(Collection entries)
···
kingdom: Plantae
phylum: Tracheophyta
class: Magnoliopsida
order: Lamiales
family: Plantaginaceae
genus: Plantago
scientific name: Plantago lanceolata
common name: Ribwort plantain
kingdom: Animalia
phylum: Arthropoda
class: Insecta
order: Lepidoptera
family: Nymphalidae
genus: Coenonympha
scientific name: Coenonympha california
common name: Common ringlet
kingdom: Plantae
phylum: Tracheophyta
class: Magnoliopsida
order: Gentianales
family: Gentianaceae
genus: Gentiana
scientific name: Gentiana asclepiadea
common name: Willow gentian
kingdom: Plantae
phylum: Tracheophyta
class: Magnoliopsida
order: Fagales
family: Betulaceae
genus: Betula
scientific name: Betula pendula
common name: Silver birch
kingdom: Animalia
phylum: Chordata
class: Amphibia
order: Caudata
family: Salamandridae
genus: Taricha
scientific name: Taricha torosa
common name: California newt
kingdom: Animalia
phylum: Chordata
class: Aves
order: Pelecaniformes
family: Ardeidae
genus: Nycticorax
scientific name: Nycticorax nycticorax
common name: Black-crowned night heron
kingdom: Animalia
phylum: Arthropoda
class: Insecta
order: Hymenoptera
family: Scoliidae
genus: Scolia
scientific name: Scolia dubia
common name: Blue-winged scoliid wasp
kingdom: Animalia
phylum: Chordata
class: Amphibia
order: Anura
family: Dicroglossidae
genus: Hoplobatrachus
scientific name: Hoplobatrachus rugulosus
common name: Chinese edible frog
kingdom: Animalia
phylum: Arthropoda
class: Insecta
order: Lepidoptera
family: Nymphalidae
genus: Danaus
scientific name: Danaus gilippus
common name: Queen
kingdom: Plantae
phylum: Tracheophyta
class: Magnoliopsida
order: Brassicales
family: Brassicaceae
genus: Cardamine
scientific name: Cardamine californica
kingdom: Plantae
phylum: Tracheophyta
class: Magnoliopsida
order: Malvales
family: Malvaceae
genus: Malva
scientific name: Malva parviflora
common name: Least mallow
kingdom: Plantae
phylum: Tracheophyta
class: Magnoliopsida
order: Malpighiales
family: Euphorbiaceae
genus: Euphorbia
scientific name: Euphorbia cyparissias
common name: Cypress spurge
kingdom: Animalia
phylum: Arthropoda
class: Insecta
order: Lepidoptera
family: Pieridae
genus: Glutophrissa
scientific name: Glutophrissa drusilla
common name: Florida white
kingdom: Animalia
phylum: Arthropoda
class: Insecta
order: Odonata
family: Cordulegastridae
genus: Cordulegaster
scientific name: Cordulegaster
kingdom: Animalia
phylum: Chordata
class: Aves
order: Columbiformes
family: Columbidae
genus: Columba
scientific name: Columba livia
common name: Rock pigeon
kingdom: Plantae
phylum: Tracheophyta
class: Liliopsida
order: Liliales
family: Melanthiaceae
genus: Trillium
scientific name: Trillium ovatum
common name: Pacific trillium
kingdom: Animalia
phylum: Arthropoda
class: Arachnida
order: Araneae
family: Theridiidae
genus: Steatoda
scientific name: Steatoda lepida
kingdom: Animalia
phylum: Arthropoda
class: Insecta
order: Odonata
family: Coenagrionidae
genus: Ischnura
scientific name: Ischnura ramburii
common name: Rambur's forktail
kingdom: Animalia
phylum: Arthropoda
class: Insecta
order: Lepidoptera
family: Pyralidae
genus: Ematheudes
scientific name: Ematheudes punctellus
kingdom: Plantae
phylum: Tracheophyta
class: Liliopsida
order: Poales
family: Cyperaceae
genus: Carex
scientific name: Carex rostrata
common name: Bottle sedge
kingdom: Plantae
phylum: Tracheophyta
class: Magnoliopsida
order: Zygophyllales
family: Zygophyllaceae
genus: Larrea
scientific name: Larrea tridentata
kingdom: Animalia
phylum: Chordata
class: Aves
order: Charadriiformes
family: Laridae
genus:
···
Goal of the exercise - Put every line of these records into a Markdown table with the columns Row and Line, one numbered row per line, and leave out any blank lines.

Response -
| Row | Line |
|---|---|
| 1 | kingdom: Plantae |
| 2 | phylum: Tracheophyta |
| 3 | class: Magnoliopsida |
| 4 | order: Lamiales |
| 5 | family: Plantaginaceae |
| 6 | genus: Plantago |
| 7 | scientific name: Plantago lanceolata |
| 8 | common name: Ribwort plantain |
| 9 | kingdom: Animalia |
| 10 | phylum: Arthropoda |
| 11 | class: Insecta |
| 12 | order: Lepidoptera |
| 13 | family: Nymphalidae |
| 14 | genus: Coenonympha |
| 15 | scientific name: Coenonympha california |
| 16 | common name: Common ringlet |
| 17 | kingdom: Plantae |
| 18 | phylum: Tracheophyta |
| 19 | class: Magnoliopsida |
| 20 | order: Gentianales |
| 21 | family: Gentianaceae |
| 22 | genus: Gentiana |
| 23 | scientific name: Gentiana asclepiadea |
| 24 | common name: Willow gentian |
| 25 | kingdom: Plantae |
| 26 | phylum: Tracheophyta |
| 27 | class: Magnoliopsida |
| 28 | order: Fagales |
| 29 | family: Betulaceae |
| 30 | genus: Betula |
| 31 | scientific name: Betula pendula |
| 32 | common name: Silver birch |
| 33 | kingdom: Animalia |
| 34 | phylum: Chordata |
| 35 | class: Amphibia |
| 36 | order: Caudata |
| 37 | family: Salamandridae |
| 38 | genus: Taricha |
| 39 | scientific name: Taricha torosa |
| 40 | common name: California newt |
| 41 | kingdom: Animalia |
| 42 | phylum: Chordata |
| 43 | class: Aves |
| 44 | order: Pelecaniformes |
| 45 | family: Ardeidae |
| 46 | genus: Nycticorax |
| 47 | scientific name: Nycticorax nycticorax |
| 48 | common name: Black-crowned night heron |
| 49 | kingdom: Animalia |
| 50 | phylum: Arthropoda |
| 51 | class: Insecta |
| 52 | order: Hymenoptera |
| 53 | family: Scoliidae |
| 54 | genus: Scolia |
| 55 | scientific name: Scolia dubia |
| 56 | common name: Blue-winged scoliid wasp |
| 57 | kingdom: Animalia |
| 58 | phylum: Chordata |
| 59 | class: Amphibia |
| 60 | order: Anura |
| 61 | family: Dicroglossidae |
| 62 | genus: Hoplobatrachus |
| 63 | scientific name: Hoplobatrachus rugulosus |
| 64 | common name: Chinese edible frog |
| 65 | kingdom: Animalia |
| 66 | phylum: Arthropoda |
| 67 | class: Insecta |
| 68 | order: Lepidoptera |
| 69 | family: Nymphalidae |
| 70 | genus: Danaus |
| 71 | scientific name: Danaus gilippus |
| 72 | common name: Queen |
| 73 | kingdom: Plantae |
| 74 | phylum: Tracheophyta |
| 75 | class: Magnoliopsida |
| 76 | order: Brassicales |
| 77 | family: Brassicaceae |
| 78 | genus: Cardamine |
| 79 | scientific name: Cardamine californica |
| 80 | kingdom: Plantae |
| 81 | phylum: Tracheophyta |
| 82 | class: Magnoliopsida |
| 83 | order: Malvales |
| 84 | family: Malvaceae |
| 85 | genus: Malva |
| 86 | scientific name: Malva parviflora |
| 87 | common name: Least mallow |
| 88 | kingdom: Plantae |
| 89 | phylum: Tracheophyta |
| 90 | class: Magnoliopsida |
| 91 | order: Malpighiales |
| 92 | family: Euphorbiaceae |
| 93 | genus: Euphorbia |
| 94 | scientific name: Euphorbia cyparissias |
| 95 | common name: Cypress spurge |
| 96 | kingdom: Animalia |
| 97 | phylum: Arthropoda |
| 98 | class: Insecta |
| 99 | order: Lepidoptera |
| 100 | family: Pieridae |
| 101 | genus: Glutophrissa |
| 102 | scientific name: Glutophrissa drusilla |
| 103 | common name: Florida white |
| 104 | kingdom: Animalia |
| 105 | phylum: Arthropoda |
| 106 | class: Insecta |
| 107 | order: Odonata |
| 108 | family: Cordulegastridae |
| 109 | genus: Cordulegaster |
| 110 | scientific name: Cordulegaster |
| 111 | kingdom: Animalia |
| 112 | phylum: Chordata |
| 113 | class: Aves |
| 114 | order: Columbiformes |
| 115 | family: Columbidae |
| 116 | genus: Columba |
| 117 | scientific name: Columba livia |
| 118 | common name: Rock pigeon |
| 119 | kingdom: Plantae |
| 120 | phylum: Tracheophyta |
| 121 | class: Liliopsida |
| 122 | order: Liliales |
| 123 | family: Melanthiaceae |
| 124 | genus: Trillium |
| 125 | scientific name: Trillium ovatum |
| 126 | common name: Pacific trillium |
| 127 | kingdom: Animalia |
| 128 | phylum: Arthropoda |
| 129 | class: Arachnida |
| 130 | order: Araneae |
| 131 | family: Theridiidae |
| 132 | genus: Steatoda |
| 133 | scientific name: Steatoda lepida |
| 134 | kingdom: Animalia |
| 135 | phylum: Arthropoda |
| 136 | class: Insecta |
| 137 | order: Odonata |
| 138 | family: Coenagrionidae |
| 139 | genus: Ischnura |
| 140 | scientific name: Ischnura ramburii |
| 141 | common name: Rambur's forktail |
| 142 | kingdom: Animalia |
| 143 | phylum: Arthropoda |
| 144 | class: Insecta |
| 145 | order: Lepidoptera |
| 146 | family: Pyralidae |
| 147 | genus: Ematheudes |
| 148 | scientific name: Ematheudes punctellus |
| 149 | kingdom: Plantae |
| 150 | phylum: Tracheophyta |
| 151 | class: Liliopsida |
| 152 | order: Poales |
| 153 | family: Cyperaceae |
| 154 | genus: Carex |
| 155 | scientific name: Carex rostrata |
| 156 | common name: Bottle sedge |
| 157 | kingdom: Plantae |
| 158 | phylum: Tracheophyta |
| 159 | class: Magnoliopsida |
| 160 | order: Zygophyllales |
| 161 | family: Zygophyllaceae |
| 162 | genus: Larrea |
| 163 | scientific name: Larrea tridentata |
| 164 | kingdom: Animalia |
| 165 | phylum: Chordata |
| 166 | class: Aves |
| 167 | order: Charadriiformes |
| 168 | family: Laridae |
| 169 | genus: |